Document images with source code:
• • • •
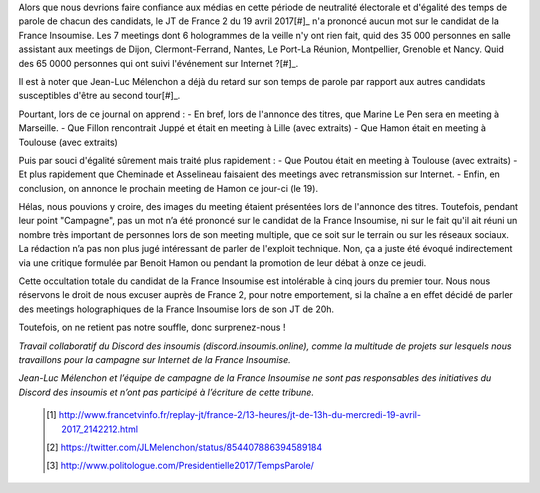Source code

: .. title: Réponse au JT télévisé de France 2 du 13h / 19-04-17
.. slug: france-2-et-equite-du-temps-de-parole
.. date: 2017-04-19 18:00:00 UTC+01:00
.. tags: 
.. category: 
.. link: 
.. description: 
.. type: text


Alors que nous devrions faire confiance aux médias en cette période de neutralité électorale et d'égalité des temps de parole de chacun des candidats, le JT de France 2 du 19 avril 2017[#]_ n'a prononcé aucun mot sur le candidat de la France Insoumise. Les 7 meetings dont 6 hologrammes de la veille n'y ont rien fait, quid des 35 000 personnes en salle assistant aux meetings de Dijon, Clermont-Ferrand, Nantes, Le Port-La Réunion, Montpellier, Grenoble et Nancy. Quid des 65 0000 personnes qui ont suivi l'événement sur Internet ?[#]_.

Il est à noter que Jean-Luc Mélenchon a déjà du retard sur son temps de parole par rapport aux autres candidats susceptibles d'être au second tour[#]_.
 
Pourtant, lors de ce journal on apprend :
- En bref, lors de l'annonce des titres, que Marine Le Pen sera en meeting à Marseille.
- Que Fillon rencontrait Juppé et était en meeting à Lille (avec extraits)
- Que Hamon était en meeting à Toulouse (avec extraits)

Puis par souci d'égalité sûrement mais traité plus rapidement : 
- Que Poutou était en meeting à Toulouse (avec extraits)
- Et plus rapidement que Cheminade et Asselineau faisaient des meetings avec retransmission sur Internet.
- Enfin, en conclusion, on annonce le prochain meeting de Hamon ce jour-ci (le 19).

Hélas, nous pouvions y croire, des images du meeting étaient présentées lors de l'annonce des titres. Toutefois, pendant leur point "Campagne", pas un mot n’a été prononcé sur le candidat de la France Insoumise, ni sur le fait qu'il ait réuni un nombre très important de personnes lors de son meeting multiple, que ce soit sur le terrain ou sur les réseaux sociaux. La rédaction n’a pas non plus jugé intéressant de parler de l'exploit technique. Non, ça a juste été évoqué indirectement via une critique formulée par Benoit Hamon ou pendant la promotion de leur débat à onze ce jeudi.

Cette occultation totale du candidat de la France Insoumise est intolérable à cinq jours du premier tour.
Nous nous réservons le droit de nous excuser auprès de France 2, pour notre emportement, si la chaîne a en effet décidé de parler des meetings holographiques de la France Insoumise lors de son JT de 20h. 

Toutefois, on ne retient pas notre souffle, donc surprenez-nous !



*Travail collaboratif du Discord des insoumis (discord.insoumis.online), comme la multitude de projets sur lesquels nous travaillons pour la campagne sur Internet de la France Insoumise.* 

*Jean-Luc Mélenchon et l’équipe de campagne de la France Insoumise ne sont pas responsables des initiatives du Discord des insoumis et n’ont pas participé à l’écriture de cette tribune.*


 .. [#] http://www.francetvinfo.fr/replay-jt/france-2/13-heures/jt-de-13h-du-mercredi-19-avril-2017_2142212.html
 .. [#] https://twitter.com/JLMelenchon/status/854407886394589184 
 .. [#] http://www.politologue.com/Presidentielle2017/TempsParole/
• • • •
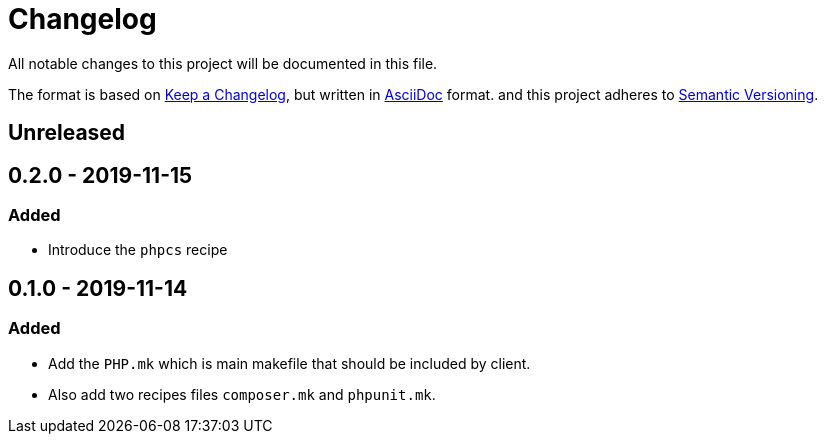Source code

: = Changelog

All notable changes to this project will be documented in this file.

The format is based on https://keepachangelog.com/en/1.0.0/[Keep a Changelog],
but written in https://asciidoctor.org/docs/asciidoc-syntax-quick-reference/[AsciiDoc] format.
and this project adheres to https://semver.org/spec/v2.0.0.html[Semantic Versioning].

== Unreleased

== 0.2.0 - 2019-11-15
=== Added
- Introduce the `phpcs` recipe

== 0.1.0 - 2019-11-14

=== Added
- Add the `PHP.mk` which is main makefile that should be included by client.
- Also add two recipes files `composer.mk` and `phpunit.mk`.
• • • •
**Instructions to follow:**
Of all the lines above, tally those with the word "html". Write the total only.

**Exercise solution:**
2